Re: Parquet sync starting now

Posted by Julien Le Dem <ju...@gmail.com>.
Sorry for the delay. See notes bellow.
I'm on vacation next week and Lars will send an invitation for the next sync
 August 16th.
Pooja will talk about her work on page indices.
Here are the notes from last sync:

Parquet Sync Aug 2 2017


Anna (Cloudera):

Deepak (Vertica): timestamp format

Jim (Cloudera): Bloom filters

Lars (Cloudera Impala): feedback on Brotli, Pooja’s file indexes

Marcel: index page proposal

Ryan (Netflix): Merge

Zoltan (Cloudera Budapest)

JunJie (Intel): Bloom Filter.

Julien: Bloom Filters


Bloom Filters:

 - to be efficient, needs 1 byte per distinct value.

   - useful if many MDVS that are bigger than 1 byte (example UUIDs)

 - Benchmarking:

   - difficulty enabling dictionary filtering in Hive and spark sql:
https://issues.apache.org/jira/browse/PARQUET-1061

      - Ryan to follow up on how to configure it

 - hashing discussion:

   - We will used block based hashing algorithm.

   - false positive > 00.1%

   - Definition of hash function:

      - currently has only one (Murmur3).

      - TODO: define metadata using union to allow for other hash functions
in the future

      - TODO: clarify what variation of Murmur3 we are using.


Index pages:

 - good IO savings by skipping pages.

 - if columns

 - added metadata for position of dictionary location.

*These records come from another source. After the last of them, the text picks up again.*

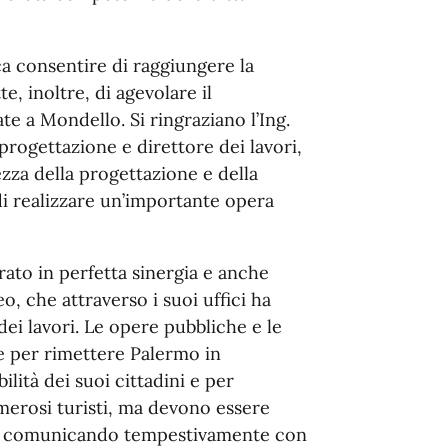
ca consentire di raggiungere la
, inoltre, di agevolare il
e a Mondello. Si ringraziano l’Ing.
rogettazione e direttore dei lavori,
zza della progettazione e della
di realizzare un’importante opera
orato in perfetta sinergia e anche
o, che attraverso i suoi uffici ha
ei lavori. Le opere pubbliche e le
e per rimettere Palermo in
ilità dei suoi cittadini e per
erosi turisti, ma devono essere
gi e comunicando tempestivamente con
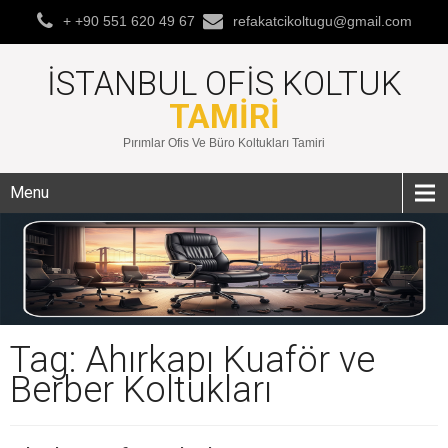
+ +90 551 620 49 67
refakatcikoltugu@gmail.com
İSTANBUL OFIS KOLTUK
TAMIRI
Pırımlar Ofis Ve Büro Koltukları Tamiri
Menu
Tag: Ahırkapı Kuaför ve
Berber Koltukları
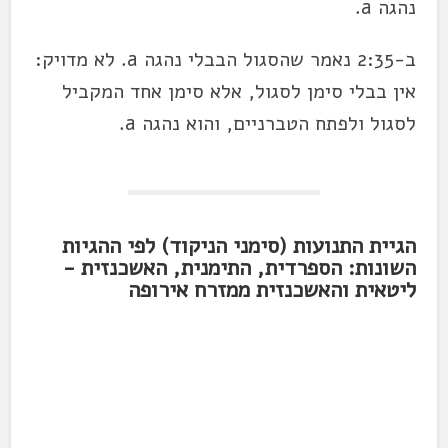
נהגה a.
ב-2:35 נאמר שהסגול הבבלי נהגה a. לא מדויק:
אין בבלי סימן לסגול, אלא סימן אחד המקביל
לסגול ולפתח הטברניים, והוא נהגה a.
הגיית התנועות (סימני הניקוד) לפי ההגיות
השונות: הספרדית, התימנית, האשכנזית -
ליטאית והאשכנזית ממזרח אירופה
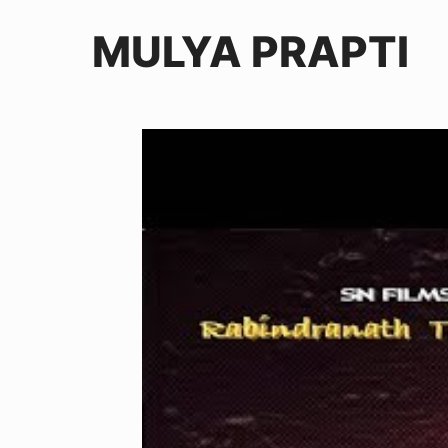
MULYA PRAPTI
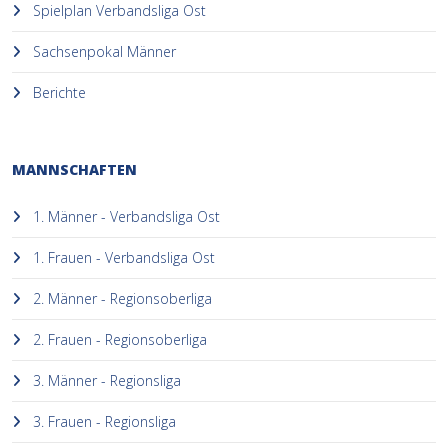
Spielplan Verbandsliga Ost
Sachsenpokal Männer
Berichte
MANNSCHAFTEN
1. Männer - Verbandsliga Ost
1. Frauen - Verbandsliga Ost
2. Männer - Regionsoberliga
2. Frauen - Regionsoberliga
3. Männer - Regionsliga
3. Frauen - Regionsliga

 - Next time presentation of the result.


Timestamp Format:

 - Ryan to update the PR with conclusion


Feedback on Brotli:

 - why not LZ4 or ZStandard?

 - Wes to try ou to compare in C++

 - Ryan to compare in Java with his datasets.

 - For reference:

   - comparison graphs, including brotli vs. zstd:
https://gregoryszorc.com/blog/2017/03/07/better-compression-with-zstandard/

   -
http://hadoop.apache.org/docs/r2.8.0/hadoop-project-dist/hadoop-common/api/org/apache/hadoop/io/compress/Lz4Codec.html


PGP keys size:

 - Use larger PGP key id to avoid collision:


Github integration:

 - Use new Apache - Github integration to allow admin rights on Github.

 - Start a thread

On Wed, Aug 2, 2017 at 4:28 PM, 俊杰陈 <cj...@gmail.com> wrote:

> Hi Julien
> Do we have meeting minutes for sync up?  I can't hear clearly from handout
> due to vpn issue from home.
>
> 2017-08-03 0:01 GMT+08:00 Julien Le Dem <ju...@gmail.com>:
>
> > on hangout:
> > https://hangouts.google.com/hangouts/_/calendar/
> > anVsaWVuLmxlZGVtQGdtYWlsLmNvbQ.k5oikh8rp3ho37qdca3o9jvh04
> >
>
>
>
> --
> Thanks & Best Regards
>

Re: Parquet sync starting now

Posted by 俊杰陈 <cj...@gmail.com>.
Hi Julien
Do we have meeting minutes for sync up?  I can't hear clearly from handout
due to vpn issue from home.

2017-08-03 0:01 GMT+08:00 Julien Le Dem <ju...@gmail.com>:

> on hangout:
> https://hangouts.google.com/hangouts/_/calendar/
> anVsaWVuLmxlZGVtQGdtYWlsLmNvbQ.k5oikh8rp3ho37qdca3o9jvh04
>



-- 
Thanks & Best Regards